Sum of Subarray Minimums
Description
Given an array of integers A, find the sum of min(B), where B ranges over every (contiguous) subarray of A.
Since the answer may be large, return the answer modulo 10^9 + 7.
Example 1:
Input: [3,1,2,4] Output: 17 Explanation: Subarrays are [3], [1], [2], [4], [3,1], [1,2], [2,4], [3,1,2], [1,2,4], [3,1,2,4]. Minimums are 3, 1, 2, 4, 1, 1, 2, 1, 1, 1. Sum is 17.
Note:
1 <= A.length <= 300001 <= A[i] <= 30000
Solution(javascript)
/*
* @lc app=leetcode id=907 lang=javascript
*
* [907] Sum of Subarray Minimums
*/
// @lc code=start
/** O(n^2) 遍历所有情况
* @param {number[]} A
* @return {number}
*/
// const sumSubarrayMins = function (A) {
// let result = 0
// for (let i = 0; i < A.length; i++) {
// let min = A[i]
// result += min
// for (let j = i + 1; j < A.length; j++) {
// min = Math.min(min, A[j])

──────────

#### [What you have to do]
Answer from the subarray minimums page:
1. What modulo is the answer returned under?
2. What is the output for Example 1?
3. What problem id does the code header give?
The rows that come next have nothing to do with the subarray minimums page.

──────────

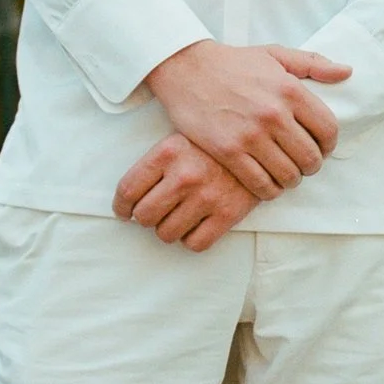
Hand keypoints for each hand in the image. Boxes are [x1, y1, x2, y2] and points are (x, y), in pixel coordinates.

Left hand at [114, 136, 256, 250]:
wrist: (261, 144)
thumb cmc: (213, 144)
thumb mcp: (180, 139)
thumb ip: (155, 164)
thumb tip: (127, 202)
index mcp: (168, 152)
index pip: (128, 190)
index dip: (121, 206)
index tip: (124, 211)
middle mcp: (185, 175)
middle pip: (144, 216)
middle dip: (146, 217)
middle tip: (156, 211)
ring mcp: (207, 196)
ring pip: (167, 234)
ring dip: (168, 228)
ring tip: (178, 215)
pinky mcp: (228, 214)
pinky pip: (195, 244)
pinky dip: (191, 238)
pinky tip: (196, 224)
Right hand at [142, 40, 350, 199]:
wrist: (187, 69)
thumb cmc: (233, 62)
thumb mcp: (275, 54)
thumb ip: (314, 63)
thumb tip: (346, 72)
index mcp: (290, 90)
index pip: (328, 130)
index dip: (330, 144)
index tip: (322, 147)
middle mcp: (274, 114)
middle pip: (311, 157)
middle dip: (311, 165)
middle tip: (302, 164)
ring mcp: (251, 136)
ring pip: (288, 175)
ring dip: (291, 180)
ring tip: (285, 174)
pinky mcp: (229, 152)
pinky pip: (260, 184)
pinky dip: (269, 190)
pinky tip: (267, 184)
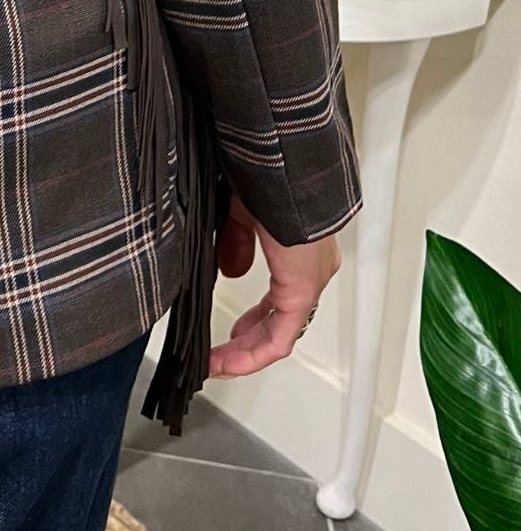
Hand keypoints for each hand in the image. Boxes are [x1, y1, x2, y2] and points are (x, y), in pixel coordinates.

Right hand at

──────────

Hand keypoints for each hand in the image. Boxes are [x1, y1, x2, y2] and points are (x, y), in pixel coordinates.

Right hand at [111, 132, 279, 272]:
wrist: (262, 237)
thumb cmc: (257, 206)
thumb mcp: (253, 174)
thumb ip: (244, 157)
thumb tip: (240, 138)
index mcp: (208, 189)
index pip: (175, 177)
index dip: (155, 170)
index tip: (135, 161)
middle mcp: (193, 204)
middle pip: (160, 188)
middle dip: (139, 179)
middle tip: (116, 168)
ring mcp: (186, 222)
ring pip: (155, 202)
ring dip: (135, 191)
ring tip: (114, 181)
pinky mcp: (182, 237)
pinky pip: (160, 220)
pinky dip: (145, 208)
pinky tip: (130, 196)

──────────

#### [Output of the exercise]
1. 10^9 + 7
2. 17
3. 907